OMB Director Orszag, testifying before the House Budget Committee in June, asserted that the White House would not support legislation that was not balanced in the long-term—and further stated that the Administration would not support legislation that increased the deficit in the tenth and final year of the budgetary window. Even taking into account Democrat budgetary gimmicks, H.R. 3200 fails that test—as the bill’s $65 billion deficit in 2019 is nearly double the $38 billion cost of physician payment reform (which would be moved into the budgetary baseline under Democrats’ “fuzzy math.”)

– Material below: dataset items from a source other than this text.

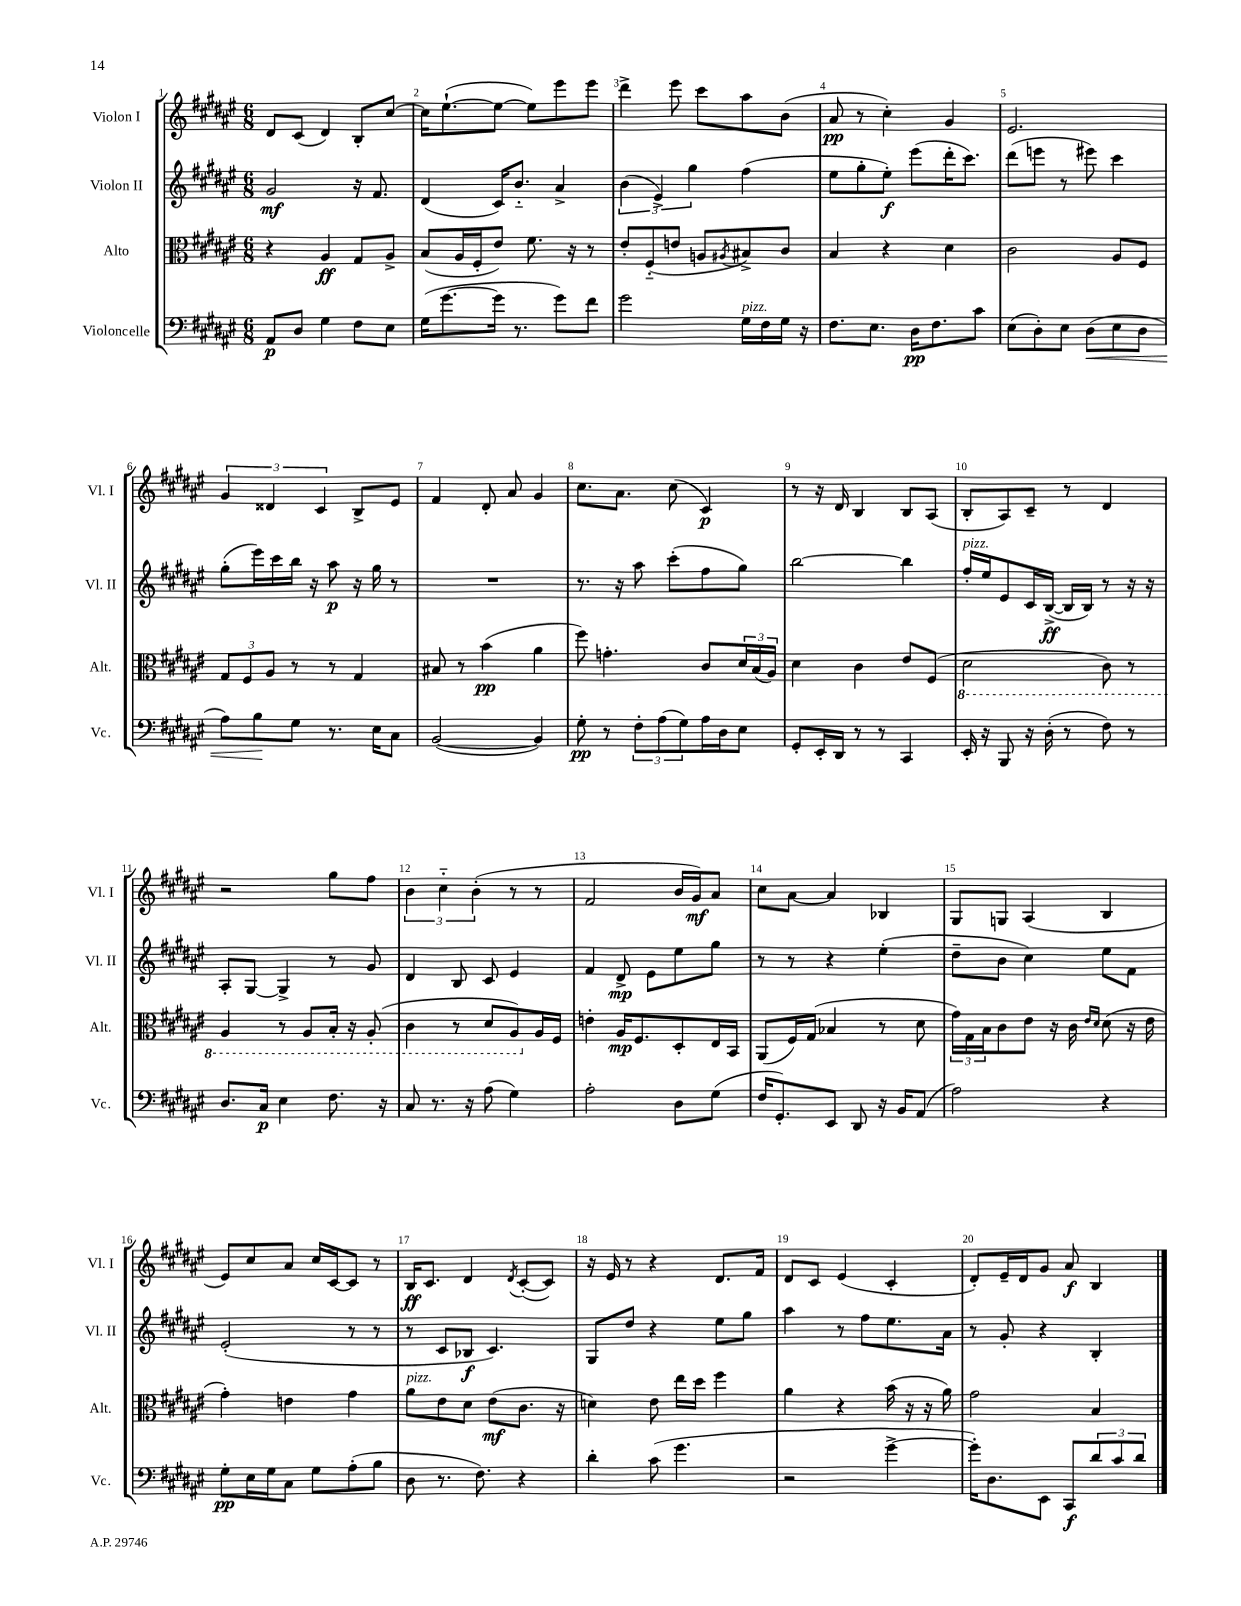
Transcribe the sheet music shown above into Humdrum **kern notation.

**kern	**kern	**kern	**kern
*staff4	*staff3	*staff2	*staff1
*clefF4	*clefC3	*clefG2	*clefG2
*k[f#c#g#d#a#e#]	*k[f#c#g#d#a#e#]	*k[f#c#g#d#a#e#]	*k[f#c#g#d#a#e#]
*M6/8	*M6/8	*M6/8	*M6/8
8AA#/L	4r	2g#/	8d#/L
8D#/J	.	.	(8c#/J
4G#\	4A#/	.	4d#/)
8F#\L	8G#/L	16r	8B'/L
.	.	8.f#/	.
8E#\J	8A#^/J	.	[8cc#/J
=	=	=	=
(16G#\LK	(8B/L	(4d#/	16cc#\]LK
[8.g#\	.	.	([8.ee#`\
.	16A#/L	.	.
.	16F#'/J	.	.
16g#\]Jk	8e#/J)	16c#/LK)	8ee#\_J
8.r	.	8.b'~/J	.
.	8.f#\	.	8ee#\]L)
8g#\L)	.	4a#^/	8eee#\
.	16r	.	.
8f#\J	8r	.	8eee#\J
=	=	=	=
2g#\	8e#'/L	(6b\	4ddd#^\
.	(8F#'~/	.	.
.	.	6e#^/)	.
.	8e/J	.	8eee#\
.	.	6gg#\	.
.	8A/L	.	8ccc#\L
.	8qA#/	.	.
16G#\LL	8B#^/)	(4ff#\	8aa#\
16F#\	.	.	.
16G#\JJ	8c#/J	.	(8b\J
16r	.	.	.
=	=	=	=
8.F#\L	4B/	8ee#\L	8a#/
.	.	8gg#'\	8r
8.E#\J	.	.	.
.	4r	8ee#'\J)	4cc#'\)
16D#\LK	.	(8eee#\L	.
8.F#\	.	.	.
.	4d#\	16ddd#'\K	4g#/
.	.	8.ccc#\J)	.
8c#\J	.	.	.
=	=	=	=
(8E#\L	2c#\	(8ddd#\L	2.e#/
8D#'\)	.	8eee\J	.
8E#\J	.	8r	.
(8D#\L	.	8eee#\)	.
8E#\	8A#/L	4ccc#\	.
8D#\J	8F#/J	.	.
=	=	=	=
8A#\L)	12G#/L	(8gg#'\L	6g#/
.	12F#/	.	.
8B\	.	16eee#\L)	.
.	12A#/J	.	6d##/
.	.	16ccc#\	.
8G#\J	8r	16bb\JJ	.
.	.	16r	.
.	.	.	6c#/
8.r	8r	8aa#\	.
.	4G#/	16r	8B^/L
16E#\LK	.	16gg#\	.
8C#\J	.	8r	8e#/J
=	=	=	=
([2BB/	8B#/	2.r	4f#/
.	8r	.	.
.	(4b\	.	8d#'/
.	.	.	8a#/
4BB/])	4a#\	.	4g#/
=	=	=	=
8G#'\	8ff#\)	8.r	8.cc#\L
8r	4.g'\	.	.
.	.	16r	8.a#\J
12F#'\L	.	8aa#\	.
(12A#\	.	.	.
.	.	(8ccc#'\L	(8cc#\
12G#\)	.	.	.
16A#\L	8c#/L	8ff#\	4c#/)
16D#\J	.	.	.
8E#\J	24d#/L	8gg#\J)	.
.	(24B/	.	.
.	24A#/JJ)	.	.
=	=	=	=
8GG#'/L	4d#\	[2bb\	8r
16EE#'/L	.	.	16r
16DD#/JJ	.	.	16d#/
8r	4c#\	.	4B/
8r	.	.	.
4CC#/	8e#/L	4bb\]	8B/L
.	(8F#/J	.	(8A#/J
=	=	=	=
16EE#'/	2D#\	16ff#'/LL	8B'/L
16r	.	16ee#/J	.
8BBB/	.	8e#/	8A#/)
16r	.	16c#/L	8c#~/J
(16D#'\	.	([16B^/JJ	.
8r	.	16B/]LL	8r
.	.	16B/JJ)	.
8F#\)	8C#\)	8r	4d#/
8r	8r	16r	.
.	.	16r	.
=	=	=	=
8.D#/L	4AA#/	8A#'/L	2r
.	.	[8G#/J	.
16C#/Jk	.	.	.
4E#\	8r	4G#^/]	.
.	8AA#/L	.	.
8.F#\	16BB'/Jk	8r	8gg#\L
.	16r	.	.
.	(8AA#'/	8g#/	8ff#\J
16r	.	.	.
=	=	=	=
8C#/	4C#\	4d#/	6b\
8.r	.	.	.
.	.	.	6cc#'~\
.	8r	8B/	.
16r	.	.	.
.	.	.	(6b'\
(8A#\	8D#/L	8c#/	.
4G#\)	8AA#/)	4e#/	8r
.	16A#/L	.	8r
.	16F#/JJ	.	.
=	=	=	=
2A#'\	4e'\	4f#/	2f#/
.	16A#/LK	8d#^/	.
.	8.F#/	.	.
.	.	8e#\L	.
8D#\L	8D#'/	8ee#\	16b/LL
.	.	.	16g#/J)
(8G#\J	16E#/L	8gg#\J	8a#/J
.	16BB/JJ	.	.
=	=	=	=
16F#/LK	(8AA#/L	8r	8cc#\L
8.GG#'/)	.	.	.
.	16F#/L)	8r	[8a#\J
.	(16G#/JJ	.	.
8EE#/J	4B-/	4r	4a#/]
8DD#/	.	.	.
16r	8r	(4ee#'\	4B-/
16BB/LK	.	.	.
(8AA#/J	8d#\	.	.
=	=	=	=
2A#\)	24g#\LL)	8dd#~\L	8G#/L
.	24G#\	.	.
.	24B\J	.	.
.	8c#\	8b\J	8G/J
.	8e#\J	4cc#\)	(4A#/
.	16r	.	.
.	16c#\	.	.
.	16qqe#/LL	.	.
.	16qqd#/JJ	.	.
4r	(8d#\	8ee#\L	4B/
.	16r	8f#\J	.
.	16e#\	.	.
=	=	=	=
8G#'\L	4g#'\)	(2e#'/	8e#/L)
16E#\L	.	.	8cc#/
16G#\J	.	.	.
8C#\J	4e\	.	8a#/J
8G#\L	.	.	16cc#/LL
.	.	.	[16c#/J
(8A#'\	4g#\	8r	8c#/]J
8B\J	.	8r	8r
=	=	=	=
8D#\	8a#\L	8r	16B/LK
.	.	.	8.c#/J
8.r	8e#\	8c#/L	.
.	8d#\J	8B-/J	4d#/
8.F#\)	.	.	.
.	(8e#\L	4.c#/)	.
.	.	.	8qd#/
4r	8.c#\J	.	([8c#'/L
.	.	.	8c#/]J)
.	16r	.	.
=	=	=	=
4d#'\	4d\)	8G#/L	16r
.	.	.	16e#/
.	.	8dd#/J	8r
(8c#\	8e#\	4r	4r
4.g#\	16ee#\LL	.	.
.	16dd#\JJ	.	.
.	4ff#\	8ee#\L	8.d#/L
.	.	8gg#\J	.
.	.	.	16f#/Jk
=	=	=	=
2r	4a#\	4aa#\	8d#/L
.	.	.	8c#/J
.	4r	8r	(4e#/
.	.	8ff#\L	.
[4g#^\	(16b\	8.ee#\	4c#'/
.	16r	.	.
.	16r	.	.
.	16a#\)	16a#\Jk	.
=	=	=	=
16g#'\]LK)	2g#\	8r	8d#'/L)
8.D#\	.	.	.
.	.	8g#'/	16e#~/L
.	.	.	16d#/J
8EE#\J	.	4r	8g#/J
8CC#/L	.	.	8a#/
12d#/	4B/	4B'/	4B/
12c#/	.	.	.
12d#/J	.	.	.
==	==	==	==
*-	*-	*-	*-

Budgetary Gimmicks: As noted above, the bill includes several provisions—some of which are not reflected in the CBO score—to mask its true cost. Most egregiously, the bill includes directed scoring provisions ordering CBO not to score nearly $100 billion in spending included in the plain text of the bill regarding the retiree reinsurance and public health investment funds. The bill also makes several changes designed to lower the bill’s apparent cost—for instance, reducing a permanent extension of the qualifying individual program to a two-year extension, and by moving most of the cost of filling in the Part D “doughnut hole” to outside the ten-year budget window.

Some Democrats claim their legislation is “deficit-neutral” by excluding the cost of reforming the Sustainable Growth Rate (SGR) mechanism for Medicare physician payments—the total cost of which stands at $285 billion over ten years, according to CBO. While Members may support reform of the SGR mechanism, many Members may oppose what amounts to an obvious attempt to incorporate a permanent “doc fix” into the baseline—a gimmick designed solely to hide the apparent cost of health “reform.”

Between the $285 billion unpaid-for cost of reforming physician reimbursements, the nearly $100 billion in “phantom” new entitlements created, and the collective interest on the debt necessary to finance these unfunded obligations, the Democrat legislation contains approximately a half-trillion dollars in additional deficit spending within the ten-year budget window—and CBO has already admitted that the long-term outlook for federal spending under the bill would be even worse.

Coverage: The score also claims that the number of uninsured individuals would be reduced to 17 million by the end of the ten-year budgetary window, a reduction of 37 million in 2019 when compared to current law. Approximately 30 million individuals would purchase their health insurance from the Exchange, including more than 6 million individuals who would lose their current private health coverage purchased on the individual market and enroll in the government-run Exchange.

The CBO score asserts that employer-based coverage would increase slightly, due to the individual and employer mandates. However, CBO also notes that because the government-run plan reimburses at Medicare rates, its costs would be approximately 10 percent lower than other forms of coverage. Particularly as the Lewin Group has indicated that a government-run plan would cause up to 114 million Americans to lose their current coverage, some Members may question CBO’s apparent assumption that employers would not choose to drop their health plans to enroll their workers in a government-run plan with purportedly lower costs than existing coverage.

Undocumented Individuals: The CBO score notes that the specifications examined would extend coverage to 94 percent of the total population, and 97 percent of the population excluding unauthorized immigrants. However, the score goes on to note that of the 17 million individuals remaining uninsured, “nearly half”—or about 8 million—would be undocumented immigrants. Given that most estimates have placed the total undocumented population at approximately 12 million nationwide, some Members may question whether this statement presumes that some undocumented immigrants would obtain health insurance—including health insurance funded by federal subsidies.